Pour conclure, s’il pouvait être estimé par la communauté scientifique qu’un tel passeport est bénéfique pour la santé de la population, il doit se limiter à constituer une mesure ciblée et temporaire qui ne peut être source de discriminations et qui ne doit pas nous faire oublier le cap à garder en termes de réalisation du droit fondamental à la santé : garantir un taux de couverture vaccinale maximal de façon à protéger la santé de l’ensemble de la population.

[1] Cour E.D.H., Vavřička et autres c.

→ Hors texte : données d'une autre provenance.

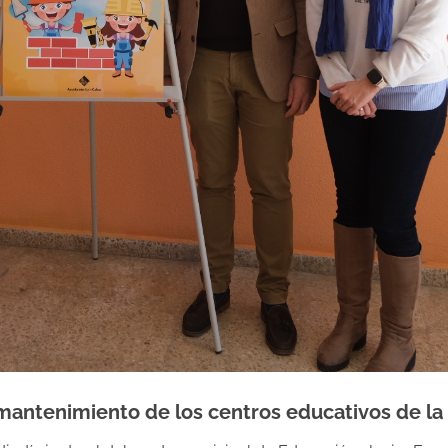
 mantenimiento de los centros educativos de la 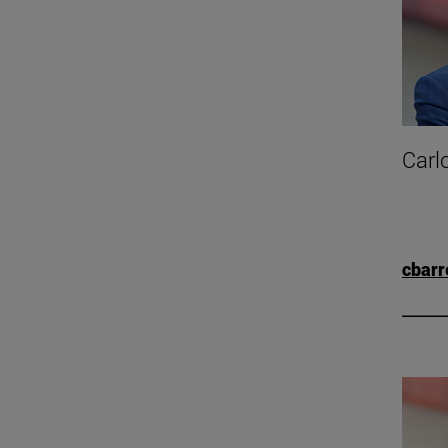
Carl
cbar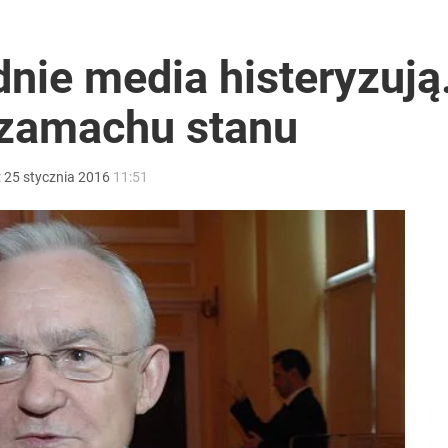
dnie media histeryzują
 zamachu stanu
:
25
stycznia
2016
11:51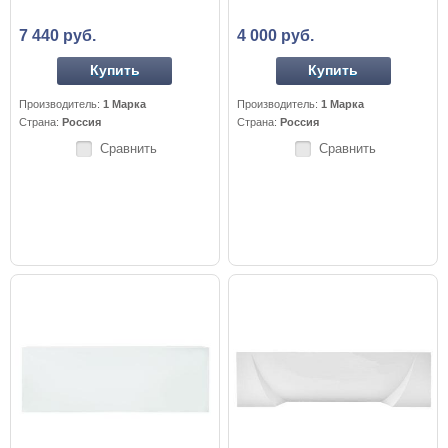
7 440 руб.
4 000 руб.
Купить
Купить
Производитель:
1 Марка
Производитель:
1 Марка
Страна:
Россия
Страна:
Россия
Сравнить
Сравнить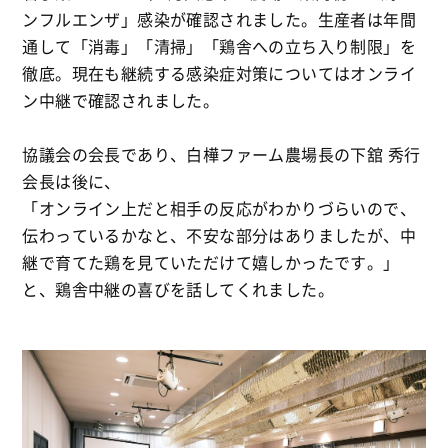
ンフルエンザ」感染が確認されました。生産者は年間
通して「消毒」「清掃」「鶏舎への立ち入り制限」を
徹底。現在も継続する感染症対策についてはオンライ
ン中継で確認されました。
協議会の会長であり、白樺ファーム農場長の下舘 秀行
会長は後に、
「オンライン上だと相手の反応がわかりづらいので、
伝わっているかなと、不安な部分はありましたが、中
継で育てた鶏を見ていただけて嬉しかったです。」
と、鶏舎中継の喜びを話してくれました。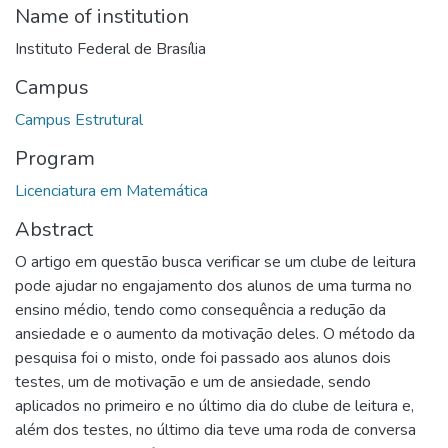
Name of institution
Instituto Federal de Brasília
Campus
Campus Estrutural
Program
Licenciatura em Matemática
Abstract
O artigo em questão busca verificar se um clube de leitura
pode ajudar no engajamento dos alunos de uma turma no
ensino médio, tendo como consequência a redução da
ansiedade e o aumento da motivação deles. O método da
pesquisa foi o misto, onde foi passado aos alunos dois
testes, um de motivação e um de ansiedade, sendo
aplicados no primeiro e no último dia do clube de leitura e,
além dos testes, no último dia teve uma roda de conversa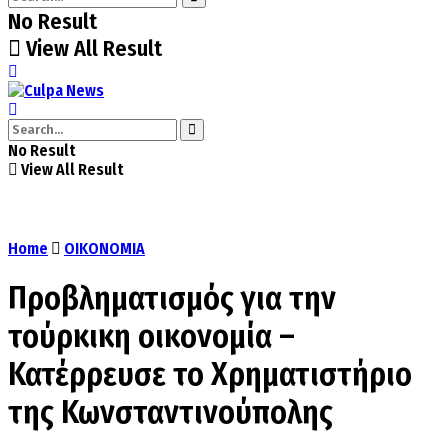
No Result
View All Result
No Result
View All Result
Home
ΟΙΚΟΝΟΜΙΑ
Προβληματισμός για την
τούρκικη οικονομία –
Κατέρρευσε το Χρηματιστήριο
της Κωνσταντινούπολης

République tchèque, 8 avril 2021.

[2] Digest de jurisprudence du Comité européen des droits sociaux, décembre 2018, p. 136.

[3] Conclusions XV-2, Belgique, article 11-3, 31 décembre 2001.

[4] Conclusions XV-2, Belgique, article 11-3, 31 décembre 2001.

[5] Comité des droits économiques et sociaux de l’ONU, Observation générale n°14 : Le droit au meilleur état de santé susceptible d’être atteint, E/C.12/2000/4, 11 août 2000.

[6] Moniteur belge, 26 septembre 2002. L’importance de ce consentement est rappelé dans l’avis du Conseil national de l’Ordre des médecins du 23 janvier 2021, « Aspects déontologiques relatifs au programme de vaccination contre la Covid-19 », disponible sur le site : https://ordomedic.be/fr/avis/maladies/covid-19/aspects-d%C3%A9ontologiques-relatifs-au-programme-de-vaccination-contre-la-covid-19

[7] Art. 8, § 2 de la loi du 22 août 2002 relative aux droits du patient.

[8] Voyez le site de l’OMS :        https://www.who.int/news-room/commentaries/detail/immunity-passports-in-the-context-of-covid-19

[9] Conseil d’Etat, arrêt du 16 mai 2012, n°219.399. Voir également V. De Greef, « Une obligation de vaccination contre la Covid-19 serait-elle une restriction ou une réalisation de nos droits fondamentaux ? », J.T., 20 mars 2021, p. 221.

[10] Pour une prise en compte de la liberté de mouvement des personnes souffrant de maladies transmissibles, voy. Comité des droits économiques et sociaux de l’ONU, Observation générale n°14 : Le droit au meilleur état de santé susceptible d’être atteint, E/C.12/2000/4, 11 août 2000.

[11] Règlement (UE) 2016/679 du Parlement européen et du Conseil du 27 avril 2016 relatif à la protection des personnes physiques à l’égard du traitement des données à caractère personnel et à la libre circulation de ces données, et abrogeant la directive 95/46/CE (règlement général sur la protection des données), JO L 119 du 4 mai 2016.